Review
Copyright ©The Author(s) 2025. Published by Baishideng Publishing Group Inc. All rights reserved.
World J Clin Oncol. Aug 24, 2025; 16(8): 106838
Published online Aug 24, 2025. doi: 10.5306/wjco.v16.i8.106838
Cell reprogramming in cancer: Interplay of genetic, epigenetic mechanisms, and the tumor microenvironment in carcinogenesis and metastasis
Santosh Shenoy
Santosh Shenoy, Department of Surgery, Kansas City VA Medical Center, University of Missouri-Kansas City, Kansas, MO 64128, United States
Author contributions: Shenoy S designed the overall concept and outline of the manuscript and the writing, discussion, editing the manuscript, and review of literature.
Conflict-of-interest statement: All the authors report no relevant conflicts of interest for this article.
Open Access: This article is an open-access article that was selected by an in-house editor and fully peer-reviewed by external reviewers. It is distributed in accordance with the Creative Commons Attribution NonCommercial (CC BY-NC 4.0) license, which permits others to distribute, remix, adapt, build upon this work non-commercially, and license their derivative works on different terms, provided the original work is properly cited and the use is non-commercial. See: https://creativecommons.org/Licenses/by-nc/4.0/
Corresponding author: Santosh Shenoy, MD, Consultant, FACS, Professor, Department of Surgery, Kansas City VA Medical Center, University of Missouri-Kansas City, 4801 E Linwood, Kansas, MO 64128, United States. shenoy2009@hotmail.com
Received: March 9, 2025
Revised: March 31, 2025
Accepted: July 2, 2025
Published online: August 24, 2025
Processing time: 165 Days and 3.8 Hours
Abstract

Cell plasticity, also known as lineage plasticity, refers to the ability of a cell to reprogram and change its phenotypic identity in response to various cues. This phenomenon is context-dependent, playing a crucial role in embryonic development, tissue regeneration, and wound healing. However, when dysregulated, cell plasticity contributes to cancer initiation, progression, metastasis, and therapeutic resistance. Throughout different stages of tumor development, cancer cells exploit various forms of plasticity to evade normal regulatory mechanisms that govern cell division and homeostasis. Recent evidence highlights the complex interplay between genetic and epigenetic factors, the tumor microenvironment, and epithelial-to-mesenchymal transition in driving cancer cell plasticity. This dynamic reprogramming suggests that “deregulated cell plasticity” could be considered an additional hallmark of cancer. Advancements in next-generation sequencing and single-cell RNA analysis, combined with artificial intelligence technologies such as deep learning, along with Google’s AlphaFold may help predict the trajectories of cancer cells. By predicting protein three-dimensional structures and identifying both active and potential allosteric binding sites, AlphaFold 2 can accelerate the development of new cancer drugs and therapies. For example, allosteric drugs, bind to the allosteric rather than the active sites, can induce conformational changes in proteins, affecting their activities. This can then alter the conformation of an active site that a drug-resistant mutation has created, permitting a blocked orthosteric drug to bind and this enables the design of more effective drugs that can synergize with traditional orthosteric drugs to bind and regain its efficacy. These innovations could provide deeper insights into the intricate mechanisms of cancer progression and resistance, ultimately paving the way for more precise, durable, and personalized oncologic treatments.

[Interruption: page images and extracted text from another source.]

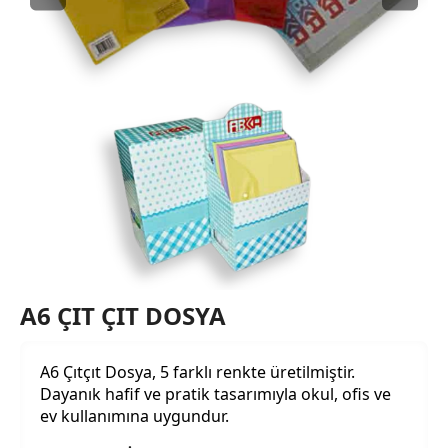
Kalem Kutusu Grubu
5 ürün
A6 ÇIT ÇIT DOSYA
A6 Çıtçıt Dosya, 5 farklı renkte üretilmiştir.
Dayanık hafif ve pratik tasarımıyla okul, ofis ve
ev kullanımına uygundur.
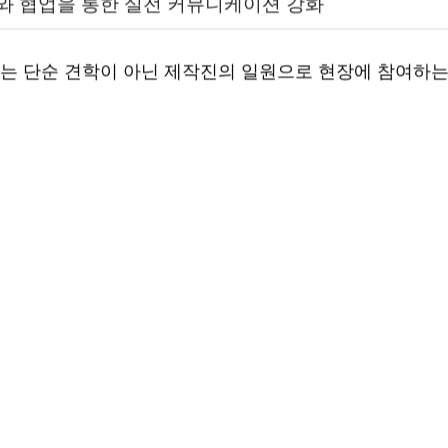
와 협업을 통한 실전 커뮤니케이션 강화
는 단순 견학이 아닌 제작진의 일원으로 현장에 참여하는
산업과 교육의
선순
중소기업형
전문 제작
구조 실현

Keywords: Cell reprogramming; Tumorigenesis; Chemotherapy resistance; Artificial intelligence; Deep learning; AlphaFold

Core Tip: The idea of deregulated cell plasticity being considered a hallmark of cancer emphasizes the adaptive nature of tumors, their ability to evade homeostatic regulation, and their capacity for resilience in the face of therapeutic intervention. Understanding the cell reprogramming mechanisms that drive this plasticity could ultimately lead to the development of more effective therapies that target these adaptive processes and prevent the tumor from exploiting its ability to continuously evolve and resist treatment. Google’s AlphaFold represents a game-changer in chemotherapy drug discovery by providing a fast and accurate method to predict protein structures, enabling researchers to identify new drug targets, design better molecules, and understand the complex biology of cancer at a level of detail that was previously unattainable. By integrating next-generation sequencing and single-cell RNA sequencing, artificial intelligence-driven deep learning models, and AlphaFold’s predictions with experimental data and existing drug discovery techniques, we could see faster development of more effective, specific, chemotherapy agents in the future. By merging these technologies, precise, durable, and truly personalized cancer therapy could become a clinical reality, revolutionizing the way we approach cancer treatment.